Plastic is a major problem nowadays, and most of us already know that it litters our ocean and puts burden to marine ecosystem big time. Not only we consume it in horrendous rate, but also because it is not dissolvable naturally.
This is why the main concern for researchers is to find the way to dissolve plastic, or finding any alternatives for it that’s dissolvable. That’s also the concern of women researchers led by Xiaoying Zhao, and recently they made a breakthrough.
The team said they have successfully developed a product that can replace conventional plastic for its wide range of uses but nature can easily dissolve it. Thus, no more plastic in the ocean problem in the future if it is implemented.

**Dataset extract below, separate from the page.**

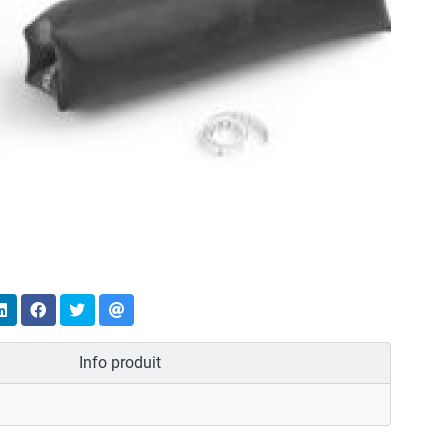
Info produit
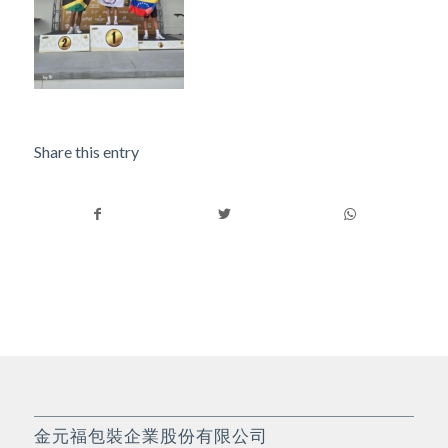
Share this entry
金元福包裝企業股份有限公司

Want to know more about this invention? Here in this article we are indeed going to talk about it.
Rubber Versus Plastic
Plastic and rubber comes from two different source, and most of us don’t know it. Plastic comes from the byproduct of fossil fuel, which makes it petroleum based product. While rubber comes mostly from latex produced by trees.
The difference in sources clearly affects the characteristic of the material. Most latex product is biodegradable, and this is why most latex gloves can be disposed without any risk to the environment. On the other hand, plastic is not biodegradable since it is made of petroleum-based ingredient.
Most plastic is actually produced from fossil fuel distillation. The distillation of fossil fuel produces various groups of components, and one of them is called naphtha. Naphtha is the crucial compound for the production of plastics.
In this case, we can discover another reason why plastic is a threat for our environment. Fossil fuel mining is a process that requires a lot of resources and consumes a lot of energy. In addition, it is also impactful to the surrounding environment.
But why don’t we just replace plastic with rubber, since both are flexible and flexibility is the main point of using plastic? The answer is the strength of the material. Plastic, even though it is flexible, it is also much more durable compared to latex. We know that ‘hard plastic’ is used anywhere, starting from lunch box, cars, and electronic devices.
To solve the flexibility and strength issue, an idea to combine plastic and latex emerged. Indeed, the combination of plastic and rubber in one product is not a new thing, though. There are so many every day products we can find nowadays which is the combination of both, like car tires.
The problem is, most of those products don’t follow the nature of latex in case of biodegradability, and it is not much preferred. Instead of becoming biodegradable like latex, products made of the combination of plastic and latex usually follow the nature of plastic. They become biodegradable and further litters the environment by piling up in the landfill or swimming to the ocean.
There is another reason why the combination product is not much preferred as the replacement of plastic. Plastic is strong and flexible, and latex adds up its flexibility. However, many times only plastic is chosen because of its sole strength.
In example, we have High-density polyethylene (HDPE), which is a hard rigid plastic. We also have low-density grade (LDPE), which is tough and also flexible. We cannot compare functional hardness of those materials to latex.
What’s funny is, this new innovation comes from the combination of latex and plastic. But the difference between usual combination and this innovation is the bio-degradability. That’s the research led by Xiaoying Zhao, researcher in Ohio State’s Department of Food Science and Technology.
Zhao and team have tried various approach to get the exact characteristic of latex and another exact characteristic of plastic in the new material, and finally they have come to the result. “Previous attempts at this combination were unsuccessful because the softness of the rubber meant the product lost a lot of strength in the process,” Zhao said.
The research conducted by melting rubber into plant-based thermoplastic called PHBV. Not only that, the researchers also included organic peroxide and another additive called trimethylolpropane triacrylate (TMPTA) in the mixture.
As a result, it produces a kind of plastic with 75% more toughness than conventional PHBV, but 100% more flexible than the thermoplastic. It means that the plastic is far easier and tougher to be made into food packaging than conventional PHBV.
It improves the finding of former researchers who also tried the same method of combining PHBV with rubber. But former researchers found that the result was not satisfying enough to be mass-produced into useful plastic utensils and tools, said the study’s senior author, Yael Vodovotz.
But toughness is not the only thing matters in this study. The biodegradability is also one of the most important parts, and they found that the new material is fully biodegradable. The reason is because it is made of 100% natural resources.
After finding this particular material, the researchers said that they are not going to stop improving it. While they have reached the biodegradability goal, there is something that they think they need to improve in it: its strength and durability.
The method that the researchers are going to apply seems pretty unique. They are planning on mixing natural ingredients such as egg shells, coffee cake, and even tomato skins to strengthen the new material that they discovered.
“We want something that would otherwise go to waste that is sustainable and also relatively cheap,” said Vodovotz. This way, the researchers should be able to maintain the biodegradability of the material, and make it able to disappear from our ocean or landfill as time goes by.
Not only those unique materials, invasive grasses also made up the list to further improve its environmental impacts. “We could dry them, grind them up and potentially use these grasses as a fibrous filler,” Vodovotz mentioned.
With this invention of biodegradable plastic, does it mean that we are entering the new era of ‘disappearing’ plastic that we can safely use in our daily lives? Let’s wait for further information about this material.